**Task brief:**
Your task is to output every record exactly as it is given.
-- Data records follows --
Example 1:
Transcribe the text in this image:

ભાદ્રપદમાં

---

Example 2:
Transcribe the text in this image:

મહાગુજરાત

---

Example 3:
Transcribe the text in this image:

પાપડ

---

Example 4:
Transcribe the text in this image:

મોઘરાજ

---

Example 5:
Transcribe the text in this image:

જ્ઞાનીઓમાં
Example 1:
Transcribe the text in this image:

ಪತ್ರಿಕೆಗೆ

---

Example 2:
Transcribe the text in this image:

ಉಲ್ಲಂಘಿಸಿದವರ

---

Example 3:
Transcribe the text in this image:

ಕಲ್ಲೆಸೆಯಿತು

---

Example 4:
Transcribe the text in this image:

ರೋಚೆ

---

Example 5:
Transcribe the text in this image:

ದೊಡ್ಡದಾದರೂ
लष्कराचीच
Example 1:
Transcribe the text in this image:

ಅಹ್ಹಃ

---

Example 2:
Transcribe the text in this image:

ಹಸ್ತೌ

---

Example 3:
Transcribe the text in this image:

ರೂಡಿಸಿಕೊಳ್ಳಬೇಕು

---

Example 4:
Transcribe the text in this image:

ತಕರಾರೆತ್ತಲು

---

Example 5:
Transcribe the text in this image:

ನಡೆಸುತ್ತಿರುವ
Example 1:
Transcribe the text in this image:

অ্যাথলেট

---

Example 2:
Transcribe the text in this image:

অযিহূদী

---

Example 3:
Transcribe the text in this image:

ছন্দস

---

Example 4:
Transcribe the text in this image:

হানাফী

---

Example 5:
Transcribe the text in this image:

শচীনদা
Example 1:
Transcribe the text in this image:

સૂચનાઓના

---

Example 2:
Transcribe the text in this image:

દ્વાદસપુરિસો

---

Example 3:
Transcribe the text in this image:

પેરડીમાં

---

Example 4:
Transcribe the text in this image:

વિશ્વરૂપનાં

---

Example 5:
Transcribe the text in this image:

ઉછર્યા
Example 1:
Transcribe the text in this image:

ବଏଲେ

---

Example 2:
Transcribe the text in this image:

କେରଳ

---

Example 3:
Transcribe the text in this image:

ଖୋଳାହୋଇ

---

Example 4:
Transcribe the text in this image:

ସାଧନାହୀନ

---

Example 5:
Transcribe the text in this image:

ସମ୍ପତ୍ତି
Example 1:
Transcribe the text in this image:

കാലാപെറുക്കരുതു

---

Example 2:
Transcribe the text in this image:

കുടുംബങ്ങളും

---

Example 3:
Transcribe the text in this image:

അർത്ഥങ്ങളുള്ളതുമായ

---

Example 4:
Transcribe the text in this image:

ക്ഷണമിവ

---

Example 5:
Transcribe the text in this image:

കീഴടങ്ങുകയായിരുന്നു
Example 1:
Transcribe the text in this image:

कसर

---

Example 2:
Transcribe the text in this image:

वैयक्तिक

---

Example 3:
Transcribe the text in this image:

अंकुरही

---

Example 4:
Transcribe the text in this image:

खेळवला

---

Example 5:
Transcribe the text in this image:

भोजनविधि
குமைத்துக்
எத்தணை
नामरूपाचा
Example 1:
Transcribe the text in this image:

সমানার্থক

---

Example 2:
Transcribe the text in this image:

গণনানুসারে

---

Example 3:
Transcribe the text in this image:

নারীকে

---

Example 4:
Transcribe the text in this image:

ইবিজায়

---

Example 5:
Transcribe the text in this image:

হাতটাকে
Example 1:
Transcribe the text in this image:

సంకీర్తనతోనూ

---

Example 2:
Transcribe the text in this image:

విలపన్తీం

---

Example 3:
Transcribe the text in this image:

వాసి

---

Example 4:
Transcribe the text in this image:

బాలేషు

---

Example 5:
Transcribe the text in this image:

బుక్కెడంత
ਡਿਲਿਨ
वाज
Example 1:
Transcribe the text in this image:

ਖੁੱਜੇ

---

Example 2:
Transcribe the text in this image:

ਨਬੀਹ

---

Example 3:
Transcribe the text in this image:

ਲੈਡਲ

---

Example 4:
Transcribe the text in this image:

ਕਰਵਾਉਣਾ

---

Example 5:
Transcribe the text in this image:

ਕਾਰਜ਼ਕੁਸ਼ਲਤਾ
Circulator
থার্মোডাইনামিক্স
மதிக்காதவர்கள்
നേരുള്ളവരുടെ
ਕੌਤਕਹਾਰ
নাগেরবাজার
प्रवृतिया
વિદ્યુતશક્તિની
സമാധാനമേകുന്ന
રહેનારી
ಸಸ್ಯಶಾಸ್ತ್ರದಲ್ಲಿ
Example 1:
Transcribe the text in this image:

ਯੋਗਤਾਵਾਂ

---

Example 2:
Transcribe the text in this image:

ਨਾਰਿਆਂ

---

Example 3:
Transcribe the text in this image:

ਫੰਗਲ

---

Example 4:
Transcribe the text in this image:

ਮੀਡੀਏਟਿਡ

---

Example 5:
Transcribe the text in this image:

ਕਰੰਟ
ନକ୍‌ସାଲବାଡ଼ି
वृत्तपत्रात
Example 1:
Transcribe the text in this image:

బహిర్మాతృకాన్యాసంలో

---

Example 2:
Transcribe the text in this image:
-- Data records concluded --
**Response:**
Example 1:
Transcribe the text in this image:

ભાદ્રપદમાં

---

Example 2:
Transcribe the text in this image:

મહાગુજરાત

---

Example 3:
Transcribe the text in this image:

પાપડ

---

Example 4:
Transcribe the text in this image:

મોઘરાજ

---

Example 5:
Transcribe the text in this image:

જ્ઞાનીઓમાં
Example 1:
Transcribe the text in this image:

ಪತ್ರಿಕೆಗೆ

---

Example 2:
Transcribe the text in this image:

ಉಲ್ಲಂಘಿಸಿದವರ

---

Example 3:
Transcribe the text in this image:

ಕಲ್ಲೆಸೆಯಿತು

---

Example 4:
Transcribe the text in this image:

ರೋಚೆ

---

Example 5:
Transcribe the text in this image:

ದೊಡ್ಡದಾದರೂ
लष्कराचीच
Example 1:
Transcribe the text in this image:

ಅಹ್ಹಃ

---

Example 2:
Transcribe the text in this image:

ಹಸ್ತೌ

---

Example 3:
Transcribe the text in this image:

ರೂಡಿಸಿಕೊಳ್ಳಬೇಕು

---

Example 4:
Transcribe the text in this image:

ತಕರಾರೆತ್ತಲು

---

Example 5:
Transcribe the text in this image:

ನಡೆಸುತ್ತಿರುವ
Example 1:
Transcribe the text in this image:

অ্যাথলেট

---

Example 2:
Transcribe the text in this image:

অযিহূদী

---

Example 3:
Transcribe the text in this image:

ছন্দস

---

Example 4:
Transcribe the text in this image:

হানাফী

---

Example 5:
Transcribe the text in this image:

শচীনদা
Example 1:
Transcribe the text in this image:

સૂચનાઓના

---

Example 2:
Transcribe the text in this image:

દ્વાદસપુરિસો

---

Example 3:
Transcribe the text in this image:

પેરડીમાં

---

Example 4:
Transcribe the text in this image:

વિશ્વરૂપનાં

---

Example 5:
Transcribe the text in this image:

ઉછર્યા
Example 1:
Transcribe the text in this image:

ବଏଲେ

---

Example 2:
Transcribe the text in this image:

କେରଳ

---

Example 3:
Transcribe the text in this image:

ଖୋଳାହୋଇ

---

Example 4:
Transcribe the text in this image:

ସାଧନାହୀନ

---

Example 5:
Transcribe the text in this image:

ସମ୍ପତ୍ତି
Example 1:
Transcribe the text in this image:

കാലാപെറുക്കരുതു

---

Example 2:
Transcribe the text in this image:

കുടുംബങ്ങളും

---

Example 3:
Transcribe the text in this image:

അർത്ഥങ്ങളുള്ളതുമായ

---

Example 4:
Transcribe the text in this image:

ക്ഷണമിവ

---

Example 5:
Transcribe the text in this image:

കീഴടങ്ങുകയായിരുന്നു
Example 1:
Transcribe the text in this image:

कसर

---

Example 2:
Transcribe the text in this image:

वैयक्तिक

---

Example 3:
Transcribe the text in this image:

अंकुरही

---

Example 4:
Transcribe the text in this image:

खेळवला

---

Example 5:
Transcribe the text in this image:

भोजनविधि
குமைத்துக்
எத்தணை
नामरूपाचा
Example 1:
Transcribe the text in this image:

সমানার্থক

---

Example 2:
Transcribe the text in this image:

গণনানুসারে

---

Example 3:
Transcribe the text in this image:

নারীকে

---

Example 4:
Transcribe the text in this image:

ইবিজায়

---

Example 5:
Transcribe the text in this image:

হাতটাকে
Example 1:
Transcribe the text in this image:

సంకీర్తనతోనూ

---

Example 2:
Transcribe the text in this image:

విలపన్తీం

---

Example 3:
Transcribe the text in this image:

వాసి

---

Example 4:
Transcribe the text in this image:

బాలేషు

---

Example 5:
Transcribe the text in this image:

బుక్కెడంత
ਡਿਲਿਨ
वाज
Example 1:
Transcribe the text in this image:

ਖੁੱਜੇ

---

Example 2:
Transcribe the text in this image:

ਨਬੀਹ

---

Example 3:
Transcribe the text in this image:

ਲੈਡਲ

---

Example 4:
Transcribe the text in this image:

ਕਰਵਾਉਣਾ

---

Example 5:
Transcribe the text in this image:

ਕਾਰਜ਼ਕੁਸ਼ਲਤਾ
Circulator
থার্মোডাইনামিক্স
மதிக்காதவர்கள்
നേരുള്ളവരുടെ
ਕੌਤਕਹਾਰ
নাগেরবাজার
प्रवृतिया
વિદ્યુતશક્તિની
സമാധാനമേകുന്ന
રહેનારી
ಸಸ್ಯಶಾಸ್ತ್ರದಲ್ಲಿ
Example 1:
Transcribe the text in this image:

ਯੋਗਤਾਵਾਂ

---

Example 2:
Transcribe the text in this image:

ਨਾਰਿਆਂ

---

Example 3:
Transcribe the text in this image:

ਫੰਗਲ

---

Example 4:
Transcribe the text in this image:

ਮੀਡੀਏਟਿਡ

---

Example 5:
Transcribe the text in this image:

ਕਰੰਟ
ନକ୍‌ସାଲବାଡ଼ି
वृत्तपत्रात
Example 1:
Transcribe the text in this image:

బహిర్మాతృకాన్యాసంలో

---

Example 2:
Transcribe the text in this image:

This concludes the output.